64. In the reaction above, hydrogen carbonate is:
                an acid a base   a reducing agent  or an oxidizing agent

65. How many moles of lithium hydroxide would you need to make 0.10 mol H₂O? (you may assume that you have excess carbonic acid)

b. Given 300. g of lithium hydroxide 300. g carbonic acid, what is the limiting reagent?

c. Given 300. g of lithium hydroxide 300. g carbonic acid, what is the theoretical yield of lithium carbonate in g?

Answer 1

65. 2 LiOH + H2CO3 ------------- Li2CO3 + 2 H2O

       2 mole                                              2mole

According to equation 2 mole of H2O = 2 mole of LiOH

                                0.10 mole of H2O = ?

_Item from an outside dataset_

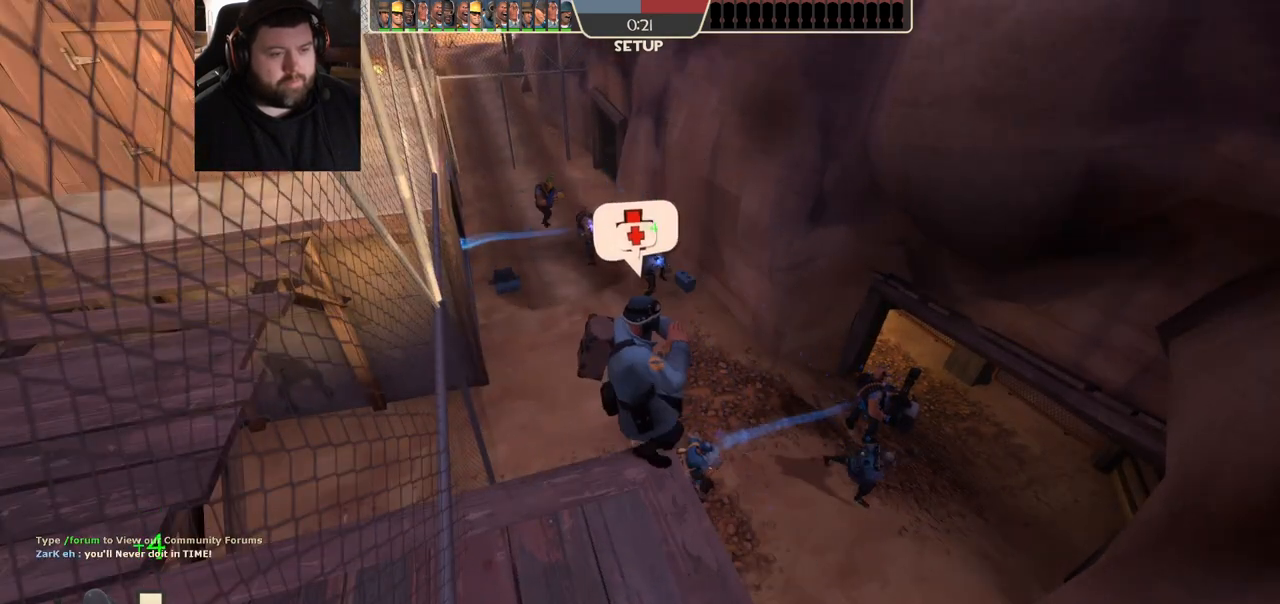
{"buttons": [], "left_stick": "left", "right_stick": "center", "events": []}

                                                               = 0.10 x 2/2 = 0.10mole of LiOH

Number of moles LiOH = 0.10mole

b) mass of LiOH = 300.0 grams

Molar mass of LiOH= 23.95 grams/mol

Number of moles of LiOH = 300.0/23.95 = 12.53 moles

Mass of H2CO3 = 300.0 grams

Molar mass of H2CO3 = 62.03 gram/mole

number of moles of H2CO3 = 300.0/62.03 = 4.84 moles

According to equation,

1mole of H2CO3 = 2 mole of LiOH

4.84 moles of H2CO3 = ?

                         = 2x4.84/1 = 9.68 mole of LiOH

we need 9.68 mole of LiOH.but we have 12.53 moles of LiOH. so it is excess reagent.

Hence H2CO3 is limiting reagent.

c) Accoriding to equation,

1 mole of H2CO3 = 1 mole of Li2CO3

4.84 moles of H2CO3 = ?

                               = 1x4.84/1 = 4.84 moles of L2CO3

number of moles of Li2CO3 = 4.84 moles

Molar mass of Li2CO3 = 73.89 gram/mole

mass of 4.84 moles of Li2CO3 = 4.84 x 73.89 = 357.63 grams

Theoritical yield of Li2CO3 = 357.63 grams.